Compute Expansion - AWS Spot
- 1 Meeting notes from 2020.12.16
- 1.1 Batch
- 1.2 ECS
- 1.3 EKS
- 1.4 Spot instance advisor
- 1.5 Spot Blueprints
- 1.6 Questions
- 1.7 Other notes
Meeting notes from 2020.12.16
Instance flexibility is important.
POC - would be fundable.
Price: up to 90% discount.
Can scale up to significant amounts.
Want to build workloads to handle two-minute sudden termination.

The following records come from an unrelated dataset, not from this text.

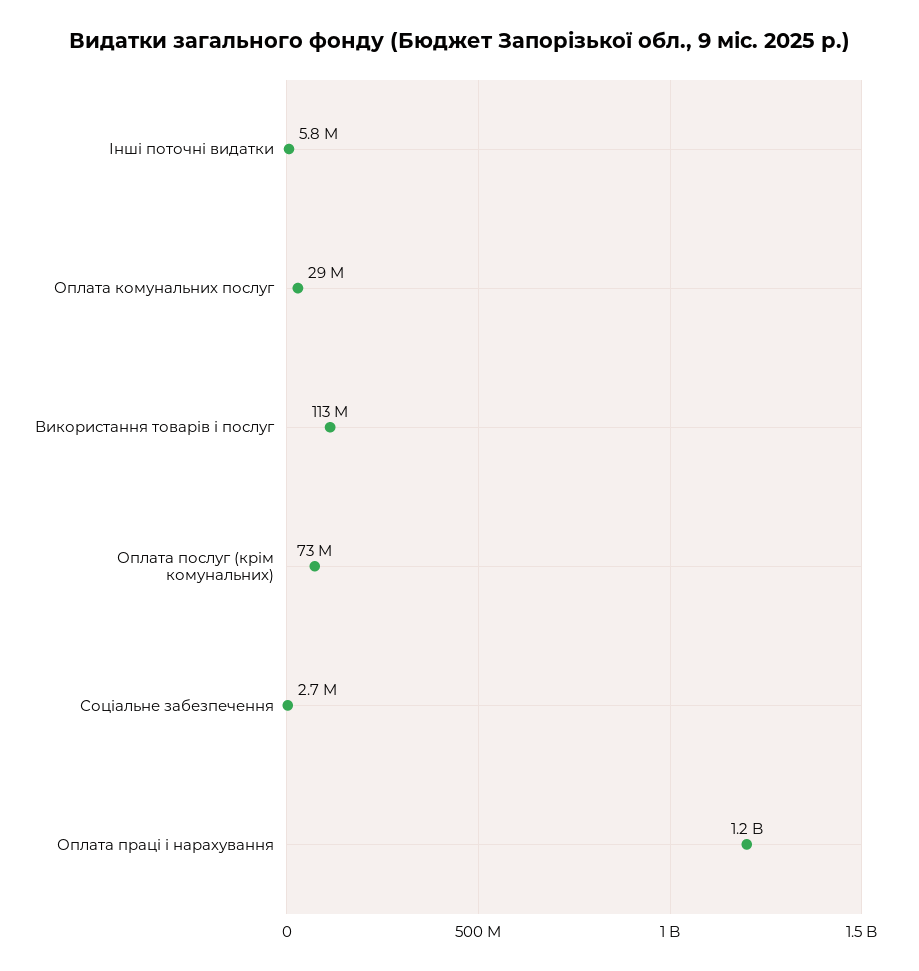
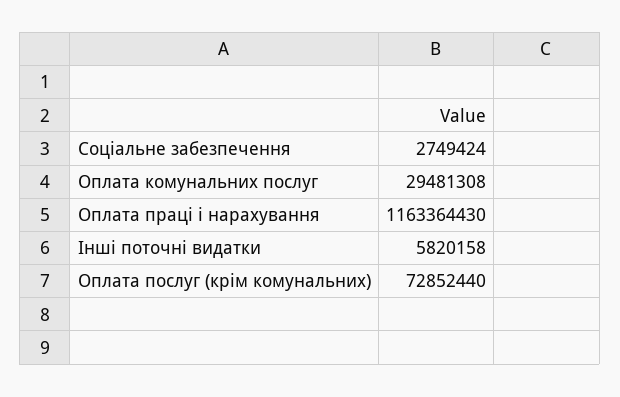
  {
    "Інші поточні видатки": 5820158,
    "Оплата комунальних послуг": 29481308,
-   "Використання товарів і послуг": 113000000,
    "Оплата послуг (крім комунальних)": 72852440,
    "Соціальне забезпечення": 2749424,
    "Оплата праці і нарахування": 1163364430
  }

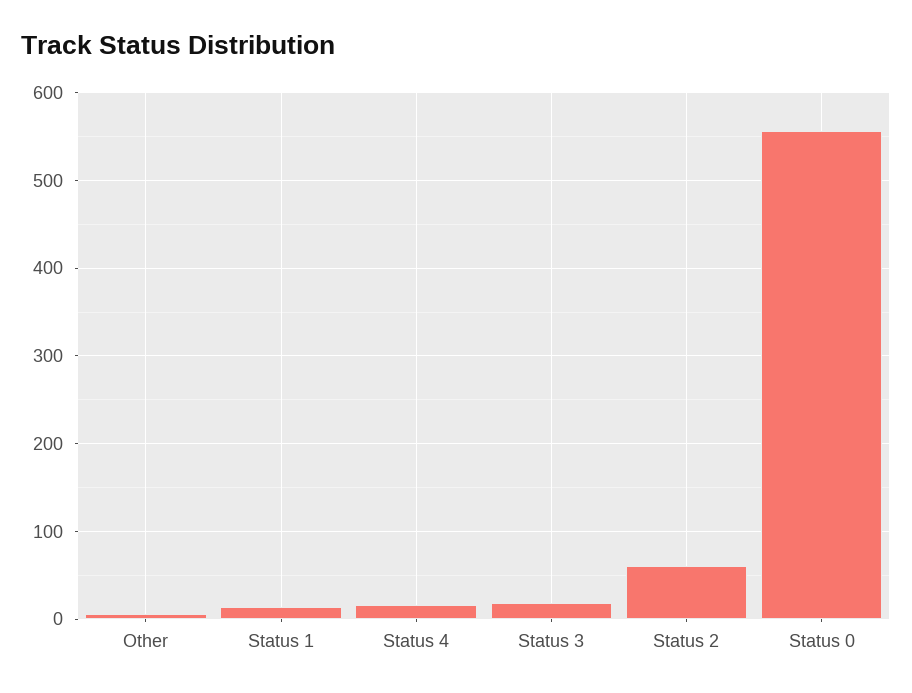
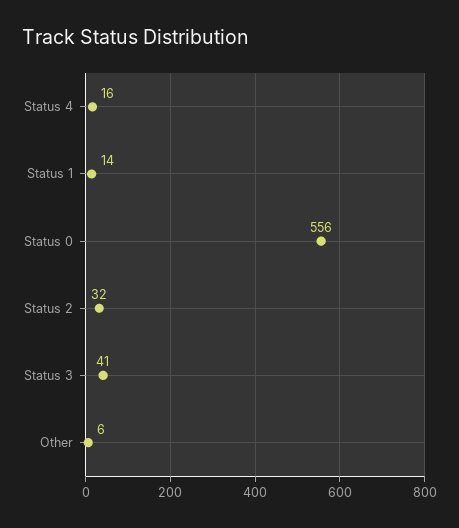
  {
    "Other": 6,
    "Status 1": 14,
    "Status 4": 16,
-   "Status 3": 20,
+   "Status 3": 41,
-   "Status 2": 60,
+   "Status 2": 32,
    "Status 0": 556
  }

Want time/region flexible.
spot pool = instance type/size * availability zone
Autoscaling group, supports mixed instance types, purchase options
ASG features lifecycle hooks, termination policies, etc.
Allocation strategies
N lowest priced
capacity optimized (preferred)
EC2 instance rebalance recommendation: new signal notification when spot instance is at elevated risk of interruption
allows for proactive rebalances of workloads to a deeper pool
capacity rebalancing on Spot, ASG will create instances when rebalance signal received, eventually kill old instances
AutoscalingGroup: capacityrebalance: true
Batch
Recommend that you choose "Spot capacity optimized" for Batch
ECS
Fargate Spot is available.
Overprovisioning on spot with capacity providers.
capacity providers map to ASGs, allows ECS to manager ASGs
EKS
After creating cluster with cloudformation, create nodegroup on EKS
cluster autoscaler requires a nodegroup
same size instance type (cpu/memory)
separate spot and on-demand in different nodegroups
Handling interruptions
identify
2-minute notification
taint
drain
replace
For self-managed node groups - need a daemonset for handling spot interruptions
managed nodegroups already have this, so those are recommended
Horizontal Pod Autoscaler (HPA)
should run on the on-demand nodegroup
Cluster Autoscaler (CA)
should run on the on-demand nodegroup
Taints applied at node level
a node won't accept any pods that do not tolerate its taints
Node affinity: allows you to constrain which nodes your pod is eligible to be scheduled on based on labels on the node
Can use both taints and node affinity to control whether containers go to spot, on-demand
Spot instance advisor
3-month trailing statistics
Aim for best practices, flexibility, diversification.
Spot Blueprints
Just released; gives you templates for deployment via cloudformation, terraform, etc.
Questions
ECS - would that require any ondemand base capacity?
Will get back to me, but believe the answer is no
Base ondemand capacity for EKS could likely be small; perhaps could try micro instances?
Next steps for me is to evaluate the choices and arrive at a decision on which deployment approach.
Other notes
Need to do some major work on manager code to better support signal handling, pre-emptible, retries, etc.